- Given information -
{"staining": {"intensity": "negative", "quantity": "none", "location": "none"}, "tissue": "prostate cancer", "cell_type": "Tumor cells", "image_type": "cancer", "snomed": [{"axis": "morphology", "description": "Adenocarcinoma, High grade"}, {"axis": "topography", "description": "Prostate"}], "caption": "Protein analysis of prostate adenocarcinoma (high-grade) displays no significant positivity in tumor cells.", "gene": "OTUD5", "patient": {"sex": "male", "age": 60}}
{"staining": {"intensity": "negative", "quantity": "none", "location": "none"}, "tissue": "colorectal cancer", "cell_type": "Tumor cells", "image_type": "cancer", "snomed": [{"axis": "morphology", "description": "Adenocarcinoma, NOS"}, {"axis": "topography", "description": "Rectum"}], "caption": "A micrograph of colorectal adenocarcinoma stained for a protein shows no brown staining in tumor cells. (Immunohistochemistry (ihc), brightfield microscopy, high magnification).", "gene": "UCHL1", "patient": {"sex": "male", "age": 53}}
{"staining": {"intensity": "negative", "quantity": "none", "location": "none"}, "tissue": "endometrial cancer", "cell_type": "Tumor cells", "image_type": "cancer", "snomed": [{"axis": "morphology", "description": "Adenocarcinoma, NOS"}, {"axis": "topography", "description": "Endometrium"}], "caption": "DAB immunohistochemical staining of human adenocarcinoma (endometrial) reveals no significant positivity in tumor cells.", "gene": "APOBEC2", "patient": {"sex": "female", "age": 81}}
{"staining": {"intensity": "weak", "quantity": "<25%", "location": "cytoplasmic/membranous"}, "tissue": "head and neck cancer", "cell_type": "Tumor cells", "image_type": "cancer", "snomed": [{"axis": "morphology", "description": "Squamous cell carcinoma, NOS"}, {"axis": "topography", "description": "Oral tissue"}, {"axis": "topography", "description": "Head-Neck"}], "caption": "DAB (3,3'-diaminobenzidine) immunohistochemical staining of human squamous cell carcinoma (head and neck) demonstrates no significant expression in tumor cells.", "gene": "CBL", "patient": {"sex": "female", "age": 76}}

- Work item -
Your task is to find every line above containing the word "immunohistochemical" and copy it.

- Final answer -
{"staining": {"intensity": "negative", "quantity": "none", "location": "none"}, "tissue": "endometrial cancer", "cell_type": "Tumor cells", "image_type": "cancer", "snomed": [{"axis": "morphology", "description": "Adenocarcinoma, NOS"}, {"axis": "topography", "description": "Endometrium"}], "caption": "DAB immunohistochemical staining of human adenocarcinoma (endometrial) reveals no significant positivity in tumor cells.", "gene": "APOBEC2", "patient": {"sex": "female", "age": 81}}
{"staining": {"intensity": "weak", "quantity": "<25%", "location": "cytoplasmic/membranous"}, "tissue": "head and neck cancer", "cell_type": "Tumor cells", "image_type": "cancer", "snomed": [{"axis": "morphology", "description": "Squamous cell carcinoma, NOS"}, {"axis": "topography", "description": "Oral tissue"}, {"axis": "topography", "description": "Head-Neck"}], "caption": "DAB (3,3'-diaminobenzidine) immunohistochemical staining of human squamous cell carcinoma (head and neck) demonstrates no significant expression in tumor cells.", "gene": "CBL", "patient": {"sex": "female", "age": 76}}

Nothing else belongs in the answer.